PASSAGE TO READ »
──────────

# Wiring a 5-way 8-lug switch



## Fillifax (Jan 30, 2012)

Trying to install some BKPs in my new guitar, which has a Cor-Tek import 5-way switch with 8 lugs. I can't for the death of me find a working wiring diagram!
I tried using this one:





But that only makes the bridge pickup work, and that's in position 1,3 and 5.
I did take the different colour coding into account.

Please help!


----------



## SirMyghin (Jan 30, 2012)

Your switch is just a standard 5 way, 1-2-3-C-C-1-2-3 is the order of the lugs. That diagram reminds me more of a 5 way ibanez switch (see not a standard 5 way) though.


----------



## Fillifax (Jan 30, 2012)

SirMyghin said:


> Your switch is just a standard 5 way, 1-2-3-C-C-1-2-3 is the order of the lugs. That diagram reminds me more of a 5 way ibanez switch (see not a standard 5 way) though.

──────────

SUPPLIED INFORMATION »

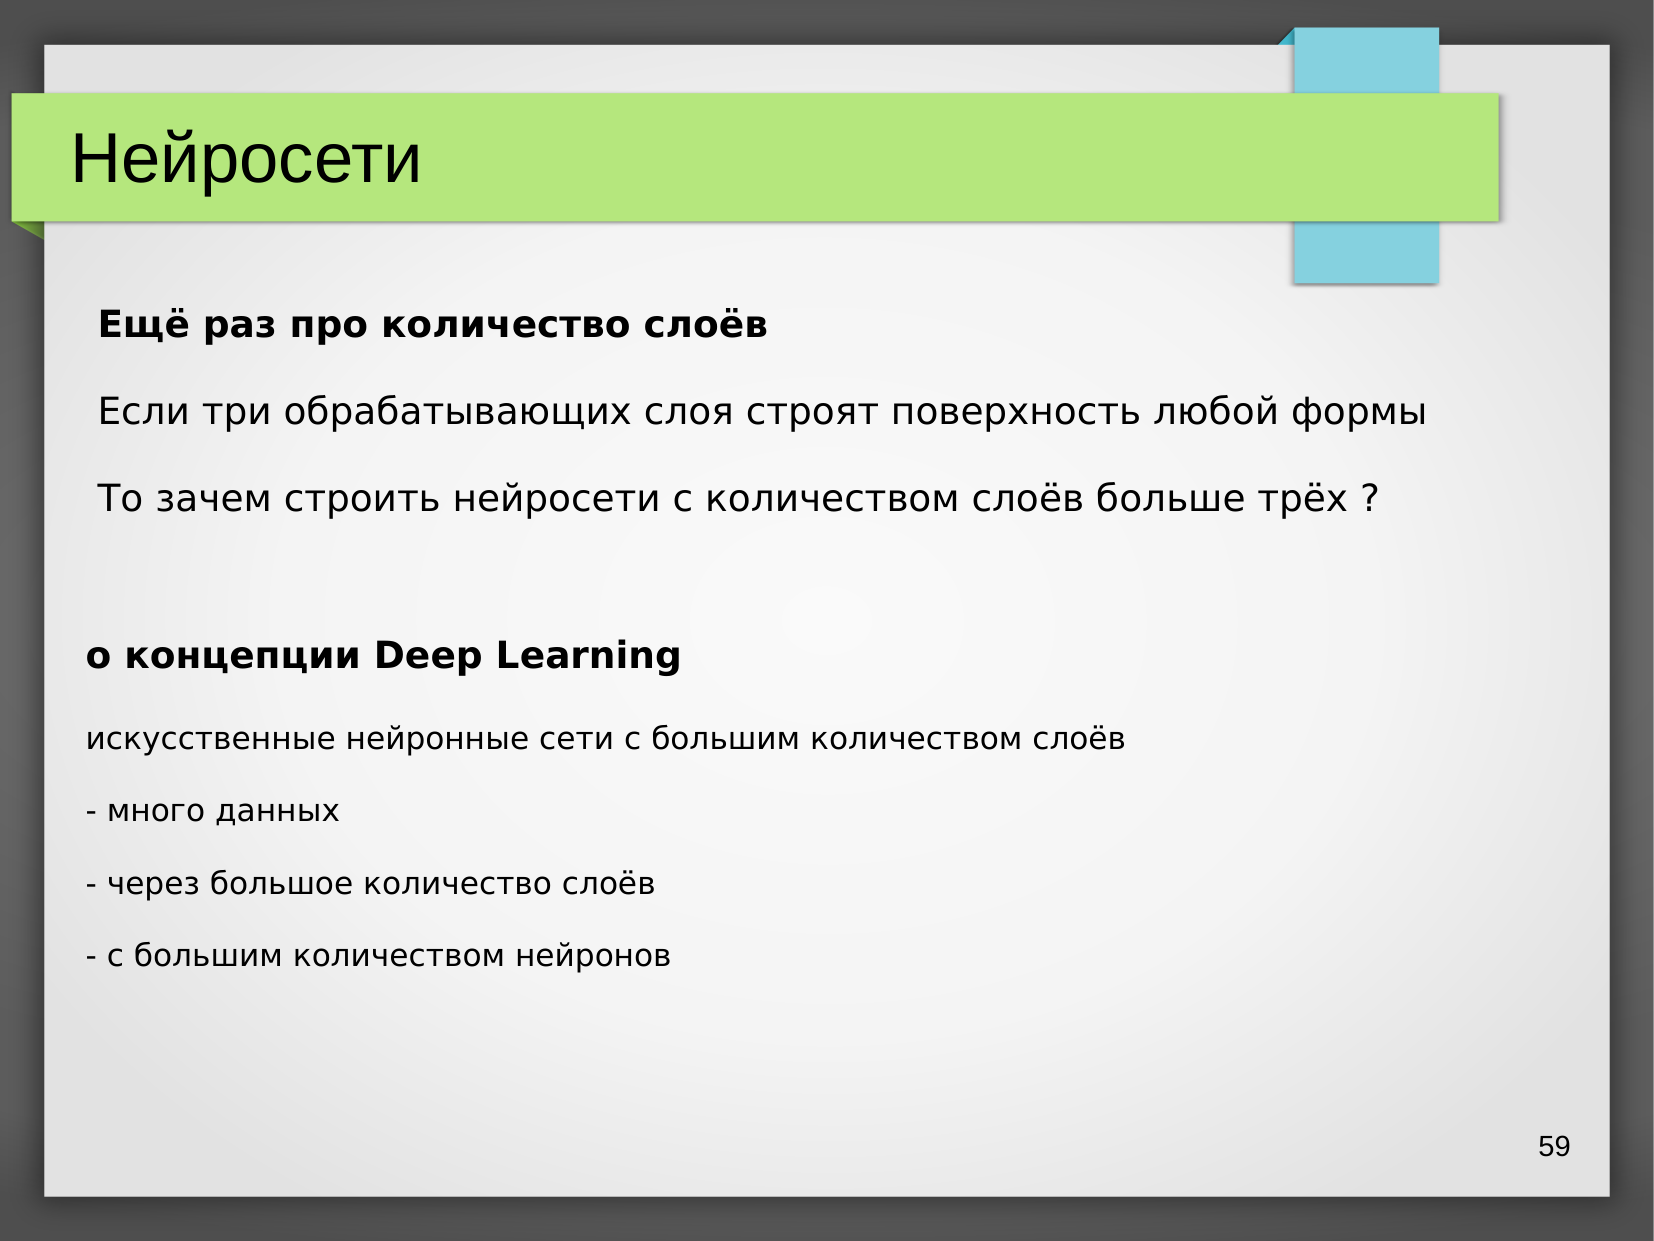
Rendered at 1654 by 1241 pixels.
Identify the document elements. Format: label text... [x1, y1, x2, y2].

──────────

EXERCISE TASKS »
A. Copy everything in the switch-wiring thread from "But that only" down to "SirMyghin (Jan 30, 2012)", substituting "neck" for "bridge".
B. In the switch-wiring thread, what order of lugs is given for a standard 5-way switch?
C. Carry on the switch-wiring thread from its last sentence.
The lines that come after the switch-wiring thread are not needed for any of this work.

ANSWERS BY TASK »
A.
But that only makes the neck pickup work, and that's in position 1,3 and 5.
I did take the different colour coding into account.

Please help!


----------



## SirMyghin (Jan 30, 2012)

B. 1-2-3-C-C-1-2-3

C.
I do believe I've tried both, without succes.


----------



## SirMyghin (Jan 30, 2012)

go to guitarelectronics.com and look at their diagrams, just remember that each of those 4 lugs is one of the poles, so 4 will be on one side, 4 will be on the other.


----------



## Fillifax (Jan 31, 2012)

It seems I've tried everything, and the switch is acting really weird. I think I'll replace it; it might have taken damage from the heat.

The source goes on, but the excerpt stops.